Every line in the listing below from the one with "thumb tip: (632, 1308)" through the one with "middle dip: (1135, 1384)" is to be reproduced exactly, both ends included; leave out the rest.
☆ ☆ ☆
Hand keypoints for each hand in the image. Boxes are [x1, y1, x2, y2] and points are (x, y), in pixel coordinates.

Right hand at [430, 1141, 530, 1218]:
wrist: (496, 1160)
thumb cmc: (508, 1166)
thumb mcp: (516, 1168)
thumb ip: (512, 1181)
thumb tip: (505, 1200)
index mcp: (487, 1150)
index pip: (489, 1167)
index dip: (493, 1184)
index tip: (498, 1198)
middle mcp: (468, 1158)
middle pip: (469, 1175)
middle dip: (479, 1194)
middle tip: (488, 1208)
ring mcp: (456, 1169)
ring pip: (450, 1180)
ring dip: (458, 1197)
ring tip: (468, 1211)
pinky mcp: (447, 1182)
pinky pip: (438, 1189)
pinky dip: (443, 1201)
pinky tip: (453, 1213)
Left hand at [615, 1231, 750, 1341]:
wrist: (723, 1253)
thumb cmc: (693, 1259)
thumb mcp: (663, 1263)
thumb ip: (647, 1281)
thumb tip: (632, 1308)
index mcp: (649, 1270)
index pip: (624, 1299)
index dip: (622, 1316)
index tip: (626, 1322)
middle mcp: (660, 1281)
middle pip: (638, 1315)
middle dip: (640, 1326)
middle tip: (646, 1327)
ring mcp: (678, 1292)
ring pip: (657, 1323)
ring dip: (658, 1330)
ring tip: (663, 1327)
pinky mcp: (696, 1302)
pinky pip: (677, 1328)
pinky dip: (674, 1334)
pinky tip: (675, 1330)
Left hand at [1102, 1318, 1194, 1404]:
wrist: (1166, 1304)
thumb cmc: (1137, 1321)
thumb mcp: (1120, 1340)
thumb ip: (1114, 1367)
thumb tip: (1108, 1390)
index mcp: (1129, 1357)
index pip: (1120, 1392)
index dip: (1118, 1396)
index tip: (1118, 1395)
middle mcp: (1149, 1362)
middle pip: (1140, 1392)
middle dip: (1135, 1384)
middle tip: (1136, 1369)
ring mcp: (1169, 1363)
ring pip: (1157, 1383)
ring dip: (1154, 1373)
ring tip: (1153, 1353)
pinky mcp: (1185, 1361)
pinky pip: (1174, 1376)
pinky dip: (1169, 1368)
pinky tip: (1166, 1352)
☆ ☆ ☆
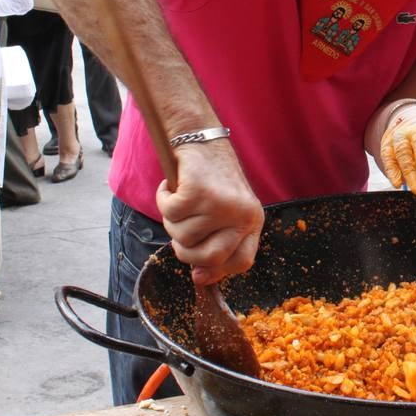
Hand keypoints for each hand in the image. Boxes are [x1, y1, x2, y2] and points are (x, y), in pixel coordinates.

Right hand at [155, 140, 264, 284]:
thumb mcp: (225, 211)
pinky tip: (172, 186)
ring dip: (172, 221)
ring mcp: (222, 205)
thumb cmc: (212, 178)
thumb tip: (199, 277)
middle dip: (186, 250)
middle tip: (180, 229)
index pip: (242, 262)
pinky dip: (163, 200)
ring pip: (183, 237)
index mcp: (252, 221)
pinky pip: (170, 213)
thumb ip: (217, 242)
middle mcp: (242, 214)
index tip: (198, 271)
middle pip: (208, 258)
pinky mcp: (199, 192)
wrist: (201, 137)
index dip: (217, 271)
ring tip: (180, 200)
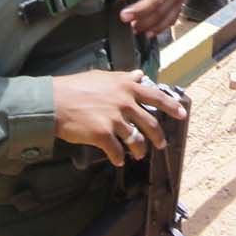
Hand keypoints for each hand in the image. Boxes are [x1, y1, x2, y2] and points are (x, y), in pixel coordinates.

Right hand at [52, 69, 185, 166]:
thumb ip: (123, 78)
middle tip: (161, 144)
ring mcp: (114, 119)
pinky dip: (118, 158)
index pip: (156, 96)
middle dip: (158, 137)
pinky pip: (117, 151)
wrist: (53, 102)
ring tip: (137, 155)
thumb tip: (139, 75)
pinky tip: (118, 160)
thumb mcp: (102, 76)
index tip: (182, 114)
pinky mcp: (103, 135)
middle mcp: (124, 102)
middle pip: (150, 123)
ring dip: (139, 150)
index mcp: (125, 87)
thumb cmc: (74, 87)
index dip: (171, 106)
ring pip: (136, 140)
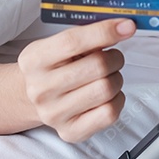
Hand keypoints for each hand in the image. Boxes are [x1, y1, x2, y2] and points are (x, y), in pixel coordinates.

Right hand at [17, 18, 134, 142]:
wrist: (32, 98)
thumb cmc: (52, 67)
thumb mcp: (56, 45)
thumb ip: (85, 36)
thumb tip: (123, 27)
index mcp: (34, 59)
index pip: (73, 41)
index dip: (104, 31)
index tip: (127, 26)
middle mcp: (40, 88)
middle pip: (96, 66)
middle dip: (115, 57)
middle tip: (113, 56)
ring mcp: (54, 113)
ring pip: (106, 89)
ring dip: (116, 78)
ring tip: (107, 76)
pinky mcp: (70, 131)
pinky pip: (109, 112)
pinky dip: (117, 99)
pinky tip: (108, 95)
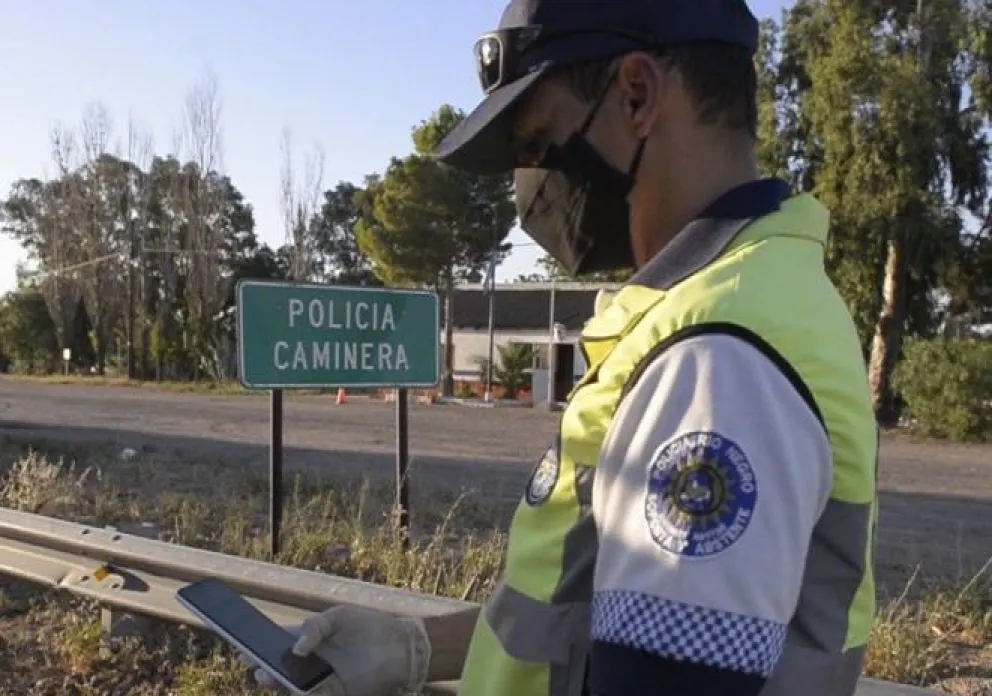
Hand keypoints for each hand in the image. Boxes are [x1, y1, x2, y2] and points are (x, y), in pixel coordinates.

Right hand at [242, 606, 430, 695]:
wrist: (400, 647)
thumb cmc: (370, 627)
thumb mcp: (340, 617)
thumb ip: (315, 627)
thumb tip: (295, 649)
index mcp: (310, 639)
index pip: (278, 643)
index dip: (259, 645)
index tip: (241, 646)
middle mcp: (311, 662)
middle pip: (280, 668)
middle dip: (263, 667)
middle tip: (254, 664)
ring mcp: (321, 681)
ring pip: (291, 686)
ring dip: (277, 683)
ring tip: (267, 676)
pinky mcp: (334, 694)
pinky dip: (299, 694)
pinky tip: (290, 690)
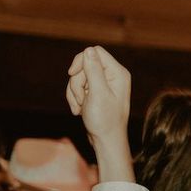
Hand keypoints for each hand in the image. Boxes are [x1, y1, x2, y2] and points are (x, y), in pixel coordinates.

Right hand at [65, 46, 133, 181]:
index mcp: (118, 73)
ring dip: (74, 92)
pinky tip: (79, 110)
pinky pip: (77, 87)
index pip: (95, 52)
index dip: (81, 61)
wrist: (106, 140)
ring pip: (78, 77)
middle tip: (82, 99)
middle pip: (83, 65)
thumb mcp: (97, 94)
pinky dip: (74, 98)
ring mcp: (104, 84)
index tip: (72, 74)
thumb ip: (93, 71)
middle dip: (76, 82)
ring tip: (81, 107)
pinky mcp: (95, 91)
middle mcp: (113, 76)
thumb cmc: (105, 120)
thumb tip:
☆ ☆ ☆
• ANSWER SECTION:
thumb tip: (632, 1308)
index mcp: (649, 1270)
index pip: (624, 1299)
index dip: (622, 1316)
index tip: (626, 1322)
middle mcp: (660, 1281)
middle pip: (638, 1315)
middle dip: (640, 1326)
middle tip: (646, 1327)
ring mcp: (678, 1292)
ring pip: (657, 1323)
ring dip: (658, 1330)
ring tip: (663, 1327)
pinky mcp: (696, 1302)
pinky pip: (677, 1328)
pinky dip: (674, 1334)
pinky tip: (675, 1330)
Left hand at [1102, 1318, 1194, 1404]:
wrist: (1166, 1304)
thumb cmc: (1137, 1321)
thumb mcp: (1120, 1340)
thumb ip: (1114, 1367)
thumb tip: (1108, 1390)
index mcp: (1129, 1357)
index pip: (1120, 1392)
index dip: (1118, 1396)
index tip: (1118, 1395)
middle mcp: (1149, 1362)
middle pip: (1140, 1392)
middle dip: (1135, 1384)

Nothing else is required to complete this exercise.